Justin Hegarty, P.E., LEED A.P., Executive Director, Reflo
Justin has over 14 years of engineering experience including managing several diverse teams and water resource projects. He co-founded Reflo to work with community stakeholders in the Milwaukee-area to design and build creative and meaningful green infrastructure. Shortly after organizing the nonprofit it became evident that a strong local movement was necessary to advance green schools initiatives in the area, and Reflo began organizing the Green Schools Consortium of Milwaukee. Reflo has supported many exciting community-based green infrastructure initiatives including rainwater harvesting for urban agriculture, organizing and funding the first Green Schools Conference in Milwaukee, developing an interactive app to explore local water projects, and organizing a mapping user’s group to share community data with the intent of increasing communication and resource sharing across organizations.
Kelly Ibarra – Teacher Success Lead, STEMhero
STEMhero offers a curriculum geared towards educating students about water and utility usage through real time, individualized data collection. Previously, Kelly served at two different Urban Milwaukee schools as a middle school ELA teacher and most recently, as a “Master Teacher” and instructional coach. She resides in Bayview with her husband and three lovely children.
Kate serves as project strategist and developer for targeted investments in Wisconsin’s food, energy, and water sectors. For each of these sectors, Cate works with industry leaders, economic development partners, universities and other schools to advance economic cluster strategies that strengthen public/private partnerships and help companies better innovate and compete in the global marketplace. Among noteworthy projects,Cate has been involved with the cluster development strategy of The Water Council—which has been recognized as a model for successful cluster development by entities including the Brookings Institution and CoreNet Global.
Rochelle Sandrin – Science Curriculum Specialist, Milwaukee Public Schools
Rochelle leads science curriculum development and design for Milwaukee Public Schools in grades K-12. Responsibilities include leading professional development for school and district administrators, writing and supporting science-related grants, updating curriculum and resources to align with the Next Generation Science Standards, and managing a small team of science teacher leaders as they work directly with teachers in the schools around the district. Our current work includes a focus on equity of access to science education for all students, and culturally relevant curriculum, resources, and teaching practices in our classrooms.
The School of Freshwater Sciences at the University of Wisconsin-Milwaukee is the largest water focused academic research institute on the Great Lakes and the only North American school of higher education solely dedicated to freshwater issues.

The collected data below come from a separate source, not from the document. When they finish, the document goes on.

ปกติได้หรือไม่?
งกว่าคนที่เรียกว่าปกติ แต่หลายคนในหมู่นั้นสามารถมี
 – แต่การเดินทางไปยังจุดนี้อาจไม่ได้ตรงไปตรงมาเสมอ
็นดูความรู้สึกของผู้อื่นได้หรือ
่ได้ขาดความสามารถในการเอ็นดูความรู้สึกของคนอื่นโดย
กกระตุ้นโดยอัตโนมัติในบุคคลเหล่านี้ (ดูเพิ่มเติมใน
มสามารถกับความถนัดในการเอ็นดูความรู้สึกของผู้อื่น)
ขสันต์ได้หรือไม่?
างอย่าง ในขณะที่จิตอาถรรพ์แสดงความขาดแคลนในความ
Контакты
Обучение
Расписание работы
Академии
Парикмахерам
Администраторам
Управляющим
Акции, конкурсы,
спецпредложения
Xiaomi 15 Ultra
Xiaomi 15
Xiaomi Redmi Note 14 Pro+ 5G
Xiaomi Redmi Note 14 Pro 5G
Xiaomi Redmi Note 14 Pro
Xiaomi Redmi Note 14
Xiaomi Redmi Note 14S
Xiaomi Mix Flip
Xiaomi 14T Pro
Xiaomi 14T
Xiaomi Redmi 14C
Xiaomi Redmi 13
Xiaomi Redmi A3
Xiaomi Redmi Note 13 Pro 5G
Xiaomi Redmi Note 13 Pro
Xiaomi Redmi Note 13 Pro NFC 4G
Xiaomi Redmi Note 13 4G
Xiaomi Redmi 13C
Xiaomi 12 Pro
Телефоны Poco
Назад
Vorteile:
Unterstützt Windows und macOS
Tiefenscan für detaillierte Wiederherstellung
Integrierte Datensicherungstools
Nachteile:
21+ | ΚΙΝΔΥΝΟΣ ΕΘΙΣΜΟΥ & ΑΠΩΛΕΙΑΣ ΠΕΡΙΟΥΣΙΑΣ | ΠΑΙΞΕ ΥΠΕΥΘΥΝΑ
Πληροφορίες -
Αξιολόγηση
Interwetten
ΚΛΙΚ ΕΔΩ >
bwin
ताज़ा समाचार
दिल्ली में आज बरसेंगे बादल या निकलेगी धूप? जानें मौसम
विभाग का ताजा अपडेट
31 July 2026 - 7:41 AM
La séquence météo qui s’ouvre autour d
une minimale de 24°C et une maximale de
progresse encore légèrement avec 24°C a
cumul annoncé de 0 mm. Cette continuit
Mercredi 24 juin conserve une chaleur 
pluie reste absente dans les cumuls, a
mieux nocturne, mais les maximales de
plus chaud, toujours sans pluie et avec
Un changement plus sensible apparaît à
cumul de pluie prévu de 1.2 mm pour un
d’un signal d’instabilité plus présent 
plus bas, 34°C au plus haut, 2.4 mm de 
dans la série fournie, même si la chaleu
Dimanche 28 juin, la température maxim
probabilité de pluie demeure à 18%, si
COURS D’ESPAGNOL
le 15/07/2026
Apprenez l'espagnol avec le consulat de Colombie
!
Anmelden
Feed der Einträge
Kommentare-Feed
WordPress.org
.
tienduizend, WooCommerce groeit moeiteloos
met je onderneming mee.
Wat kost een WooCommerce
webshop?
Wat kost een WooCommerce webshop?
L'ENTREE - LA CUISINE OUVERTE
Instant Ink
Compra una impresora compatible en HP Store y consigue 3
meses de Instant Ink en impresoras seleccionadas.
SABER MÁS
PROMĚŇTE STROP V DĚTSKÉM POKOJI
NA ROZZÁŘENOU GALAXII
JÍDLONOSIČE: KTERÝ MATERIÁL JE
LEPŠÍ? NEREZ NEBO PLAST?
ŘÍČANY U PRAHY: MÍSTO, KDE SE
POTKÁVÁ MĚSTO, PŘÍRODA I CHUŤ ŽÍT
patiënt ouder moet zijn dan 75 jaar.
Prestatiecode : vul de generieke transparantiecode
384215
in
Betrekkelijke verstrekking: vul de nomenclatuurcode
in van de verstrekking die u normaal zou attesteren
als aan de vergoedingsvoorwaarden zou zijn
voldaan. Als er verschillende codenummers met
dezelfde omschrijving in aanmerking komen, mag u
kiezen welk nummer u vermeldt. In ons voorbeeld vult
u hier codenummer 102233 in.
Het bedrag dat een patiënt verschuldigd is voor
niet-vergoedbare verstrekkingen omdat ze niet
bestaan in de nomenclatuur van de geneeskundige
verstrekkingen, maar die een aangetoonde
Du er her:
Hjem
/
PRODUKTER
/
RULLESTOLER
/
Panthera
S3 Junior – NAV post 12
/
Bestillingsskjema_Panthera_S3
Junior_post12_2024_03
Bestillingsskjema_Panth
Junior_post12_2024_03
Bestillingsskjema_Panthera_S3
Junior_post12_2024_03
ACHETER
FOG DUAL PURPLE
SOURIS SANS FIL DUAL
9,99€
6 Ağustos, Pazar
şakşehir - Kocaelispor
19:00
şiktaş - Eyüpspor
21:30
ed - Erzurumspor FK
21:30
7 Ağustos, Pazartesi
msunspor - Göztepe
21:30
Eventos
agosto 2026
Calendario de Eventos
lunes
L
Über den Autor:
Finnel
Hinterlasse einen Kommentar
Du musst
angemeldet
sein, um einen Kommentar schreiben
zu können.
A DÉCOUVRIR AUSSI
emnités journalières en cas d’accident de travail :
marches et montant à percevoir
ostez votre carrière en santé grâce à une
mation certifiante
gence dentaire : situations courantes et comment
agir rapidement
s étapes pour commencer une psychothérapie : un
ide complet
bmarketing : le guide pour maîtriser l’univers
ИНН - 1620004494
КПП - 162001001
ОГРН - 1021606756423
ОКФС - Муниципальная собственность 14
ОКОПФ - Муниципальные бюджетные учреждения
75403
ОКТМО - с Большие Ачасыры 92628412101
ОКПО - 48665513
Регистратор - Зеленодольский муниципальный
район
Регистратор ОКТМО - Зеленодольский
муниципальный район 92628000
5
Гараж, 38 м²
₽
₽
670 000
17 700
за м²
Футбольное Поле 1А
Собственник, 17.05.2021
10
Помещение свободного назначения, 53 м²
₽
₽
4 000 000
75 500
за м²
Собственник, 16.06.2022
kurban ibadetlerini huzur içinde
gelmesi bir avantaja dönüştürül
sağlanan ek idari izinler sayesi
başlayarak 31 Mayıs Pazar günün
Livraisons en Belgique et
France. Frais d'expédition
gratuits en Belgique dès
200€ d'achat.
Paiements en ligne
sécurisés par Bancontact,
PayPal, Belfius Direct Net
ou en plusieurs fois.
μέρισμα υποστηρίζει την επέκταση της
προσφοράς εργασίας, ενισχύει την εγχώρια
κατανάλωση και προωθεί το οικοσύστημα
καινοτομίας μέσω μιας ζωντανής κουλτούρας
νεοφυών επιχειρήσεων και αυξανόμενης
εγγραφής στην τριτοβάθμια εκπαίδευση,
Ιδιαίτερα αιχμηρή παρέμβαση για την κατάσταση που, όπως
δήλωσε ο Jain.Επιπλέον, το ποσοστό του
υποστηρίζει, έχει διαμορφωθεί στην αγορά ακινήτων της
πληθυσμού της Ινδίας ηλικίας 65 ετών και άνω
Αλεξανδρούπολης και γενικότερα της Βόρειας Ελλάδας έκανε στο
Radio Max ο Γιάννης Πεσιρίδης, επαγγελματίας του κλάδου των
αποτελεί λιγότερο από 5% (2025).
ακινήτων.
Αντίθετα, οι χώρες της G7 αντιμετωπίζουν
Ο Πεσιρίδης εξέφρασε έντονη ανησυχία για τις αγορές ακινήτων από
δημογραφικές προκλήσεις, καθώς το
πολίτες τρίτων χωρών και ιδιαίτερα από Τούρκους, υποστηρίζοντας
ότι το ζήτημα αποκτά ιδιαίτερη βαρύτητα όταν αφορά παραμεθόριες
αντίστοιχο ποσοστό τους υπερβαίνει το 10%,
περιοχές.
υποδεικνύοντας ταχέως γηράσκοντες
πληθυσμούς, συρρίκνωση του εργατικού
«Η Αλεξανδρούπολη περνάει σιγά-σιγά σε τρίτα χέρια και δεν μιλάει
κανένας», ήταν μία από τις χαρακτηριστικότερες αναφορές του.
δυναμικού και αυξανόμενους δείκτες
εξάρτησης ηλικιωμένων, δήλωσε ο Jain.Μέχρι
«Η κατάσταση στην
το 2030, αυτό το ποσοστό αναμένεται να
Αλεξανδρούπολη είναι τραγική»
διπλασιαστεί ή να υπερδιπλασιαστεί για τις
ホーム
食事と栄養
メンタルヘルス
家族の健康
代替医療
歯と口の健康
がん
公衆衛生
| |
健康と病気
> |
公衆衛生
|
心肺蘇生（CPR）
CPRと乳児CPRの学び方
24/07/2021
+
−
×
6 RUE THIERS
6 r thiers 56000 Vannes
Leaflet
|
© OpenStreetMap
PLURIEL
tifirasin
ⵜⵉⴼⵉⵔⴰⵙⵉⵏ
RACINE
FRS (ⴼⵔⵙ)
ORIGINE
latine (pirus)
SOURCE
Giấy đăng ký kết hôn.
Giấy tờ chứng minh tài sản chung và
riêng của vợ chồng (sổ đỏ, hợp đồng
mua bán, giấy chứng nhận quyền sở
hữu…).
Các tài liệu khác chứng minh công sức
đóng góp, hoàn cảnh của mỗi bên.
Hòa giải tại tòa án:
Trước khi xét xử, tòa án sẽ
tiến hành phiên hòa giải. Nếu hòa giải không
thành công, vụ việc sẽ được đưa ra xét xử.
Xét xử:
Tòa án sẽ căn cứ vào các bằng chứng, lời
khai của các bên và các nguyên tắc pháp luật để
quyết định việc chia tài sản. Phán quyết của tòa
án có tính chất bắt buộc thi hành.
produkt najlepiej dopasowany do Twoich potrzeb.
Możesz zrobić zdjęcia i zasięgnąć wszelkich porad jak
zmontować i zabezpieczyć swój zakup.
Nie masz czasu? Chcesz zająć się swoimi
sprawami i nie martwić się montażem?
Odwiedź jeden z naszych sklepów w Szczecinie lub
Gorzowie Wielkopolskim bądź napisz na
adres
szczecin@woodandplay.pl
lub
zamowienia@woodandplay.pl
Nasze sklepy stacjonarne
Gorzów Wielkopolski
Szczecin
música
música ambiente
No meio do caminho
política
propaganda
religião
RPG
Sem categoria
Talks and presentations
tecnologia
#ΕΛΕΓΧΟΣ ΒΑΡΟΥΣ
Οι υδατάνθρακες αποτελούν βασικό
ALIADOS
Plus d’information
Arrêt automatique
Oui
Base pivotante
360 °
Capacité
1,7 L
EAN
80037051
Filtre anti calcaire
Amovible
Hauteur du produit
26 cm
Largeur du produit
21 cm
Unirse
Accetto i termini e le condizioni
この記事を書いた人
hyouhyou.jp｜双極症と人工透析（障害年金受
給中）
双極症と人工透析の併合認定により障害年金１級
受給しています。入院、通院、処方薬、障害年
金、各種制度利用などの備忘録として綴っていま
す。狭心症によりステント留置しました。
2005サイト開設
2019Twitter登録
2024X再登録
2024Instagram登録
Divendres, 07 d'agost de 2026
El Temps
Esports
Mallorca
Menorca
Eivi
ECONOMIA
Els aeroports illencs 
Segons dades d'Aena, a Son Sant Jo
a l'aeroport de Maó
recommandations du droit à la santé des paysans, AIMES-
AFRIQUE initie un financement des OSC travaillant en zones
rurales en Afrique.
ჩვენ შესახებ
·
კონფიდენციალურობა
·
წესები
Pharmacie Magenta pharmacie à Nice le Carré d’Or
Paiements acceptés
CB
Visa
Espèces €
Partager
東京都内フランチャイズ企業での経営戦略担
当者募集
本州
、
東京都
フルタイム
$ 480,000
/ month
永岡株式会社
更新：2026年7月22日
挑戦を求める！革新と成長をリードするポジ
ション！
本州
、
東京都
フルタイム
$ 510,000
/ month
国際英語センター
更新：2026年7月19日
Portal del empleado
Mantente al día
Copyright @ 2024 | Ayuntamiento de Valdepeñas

The School trains the next generation of freshwater professionals and advances strategic science to inform policy, improve management, and promote the health and sustainability of the Great Lakes and freshwater systems worldwide. Liz has spent her career working to engage and inspire young people through STEM and environmental science education. In 2008 she transitioned into higher education, working as the Assistant Director and STEM Specialist for UWM College for Kids before developing a formal outreach department within the School of Freshwater Sciences with her at the helm.